When I first came out to National in February of 1976, I was in a good mood, and I set about my new work whistling cheerfully—until Widlar came by. Bob reminded me that my whistling was bothering people. In fact, my whistling was annoying him. He came by about six times that day to remind me, and each time I assured him I was trying to stop whistling as well as I could, but the music (Mendelssohn’s organ sonatas) was really circling around gloriously inside my head, trying to get out. He was as good-natured as he could be, and I finally broke the habit—after about a week of reminders.

There were just certain kinds of annoying sounds that he felt he didn’t have to put up with, and to a large extent he was fair about that. Hacksawing large pieces of metal? Take it outside. Drilling many holes in a chassis? Wait until everybody went to lunch. Print out a huge print-out on the new line printer? Well, if Widlar could not get this noise delayed until “lunch time,” Widlar would just go out to lunch with Dobkin or Mineo or both, right then. Whether it was 10 A.M. or 3 P.M., Widlar didn’t need much aggravation to convince him it was “lunch time.” Some days, he did indeed drink a lot of lunch. But that didn’t prevent Bob from getting lots of good ideas done. It may have helped.

We still have a sign around our lab, “This is not a blacksmith shop.”  But there were times when Bob would discover he had wasted a day or two, just because one bad part had screwed up his circuit. He would bring this bad part—a capacitor, a pot, a transistor, an IC, or whatever—over to the vise and lay it on the anvil part. Then he would calmly, methodically beat it with a hammer until the smallest remaining part was indistinguishable from the dust on the floor. Then he would go back to work and get the right answer. He explained that it makes you feel much better if you do this, and, you know that bad part will never come around again and goof you up. He was right, and I recommend that you join me in doing this “Widlarizing” when a bad component fools you. You will feel a lot better.
────
- _Required tasks_:
- a) In the Widlar story, what music kept circling around in the writer's head?
- b) Copy the Widlar story word for word from "There were just" up to and including "may have helped.".

- _Collection entries_:
────
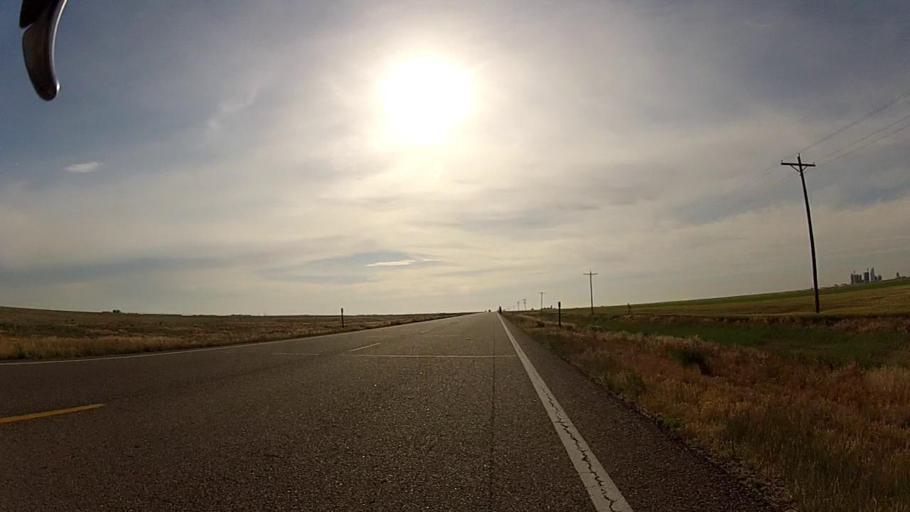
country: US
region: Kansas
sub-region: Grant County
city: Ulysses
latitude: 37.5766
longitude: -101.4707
────
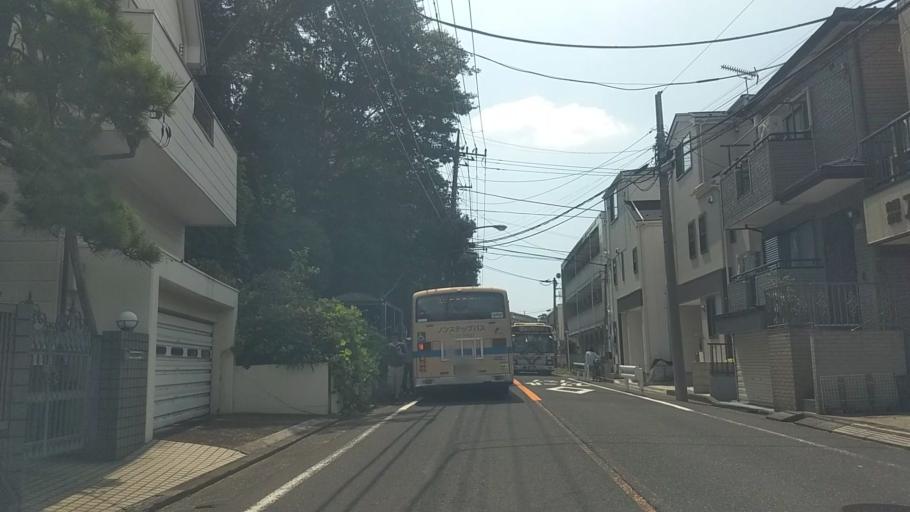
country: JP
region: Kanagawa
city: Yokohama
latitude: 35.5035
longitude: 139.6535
────
- _Solutions to the exercise_:
- a) Mendelssohn's organ sonatas.

- b)
There were just certain kinds of annoying sounds that he felt he didn’t have to put up with, and to a large extent he was fair about that. Hacksawing large pieces of metal? Take it outside. Drilling many holes in a chassis? Wait until everybody went to lunch. Print out a huge print-out on the new line printer? Well, if Widlar could not get this noise delayed until “lunch time,” Widlar would just go out to lunch with Dobkin or Mineo or both, right then. Whether it was 10 A.M. or 3 P.M., Widlar didn’t need much aggravation to convince him it was “lunch time.” Some days, he did indeed drink a lot of lunch. But that didn’t prevent Bob from getting lots of good ideas done. It may have helped.